◆ **Listed records**
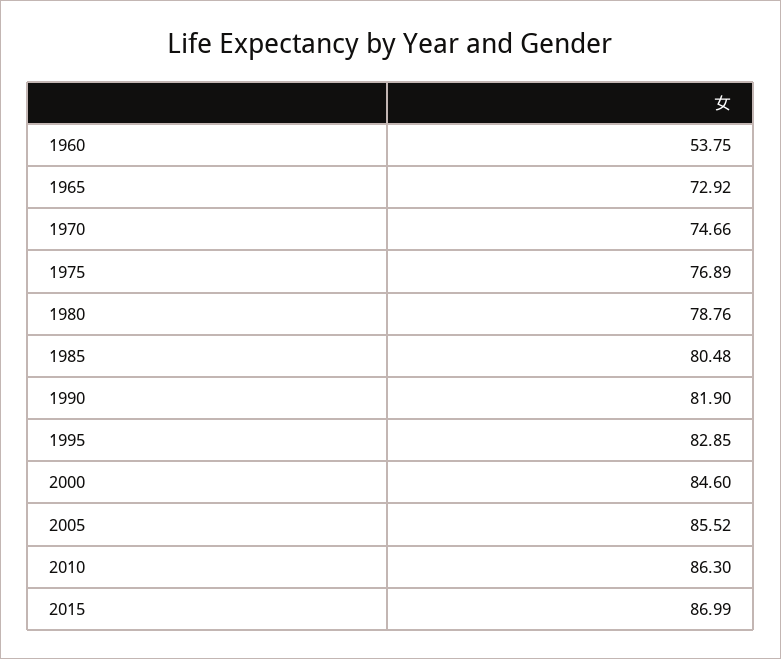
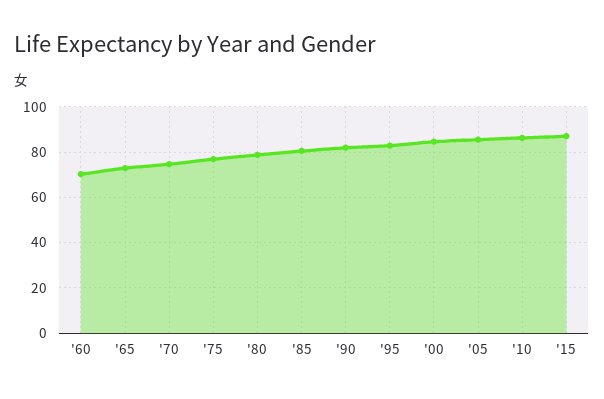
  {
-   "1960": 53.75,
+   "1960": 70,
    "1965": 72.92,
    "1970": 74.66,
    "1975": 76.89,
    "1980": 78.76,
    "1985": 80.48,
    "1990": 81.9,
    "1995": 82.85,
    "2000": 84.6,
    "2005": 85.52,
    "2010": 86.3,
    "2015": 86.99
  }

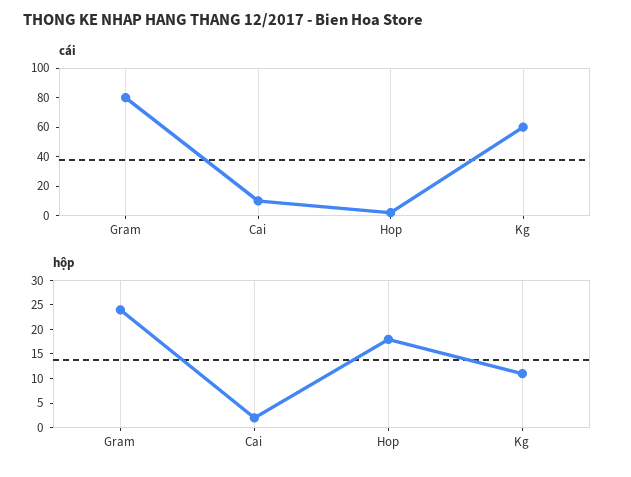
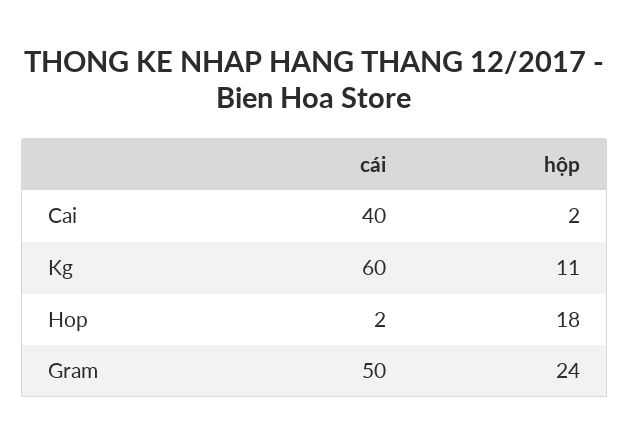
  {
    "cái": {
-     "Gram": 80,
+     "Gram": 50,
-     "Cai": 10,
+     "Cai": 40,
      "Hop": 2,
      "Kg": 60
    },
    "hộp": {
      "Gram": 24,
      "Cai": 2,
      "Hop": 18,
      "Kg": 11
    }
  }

◆ **Task prompt**
An exact copy of the listing is required, excluding any pictures.

◆ **Exercise answer**
  {
-   "1960": 53.75,
+   "1960": 70,
    "1965": 72.92,
    "1970": 74.66,
    "1975": 76.89,
    "1980": 78.76,
    "1985": 80.48,
    "1990": 81.9,
    "1995": 82.85,
    "2000": 84.6,
    "2005": 85.52,
    "2010": 86.3,
    "2015": 86.99
  }

  {
    "cái": {
-     "Gram": 80,
+     "Gram": 50,
-     "Cai": 10,
+     "Cai": 40,
      "Hop": 2,
      "Kg": 60
    },
    "hộp": {
      "Gram": 24,
      "Cai": 2,
      "Hop": 18,
      "Kg": 11
    }
  }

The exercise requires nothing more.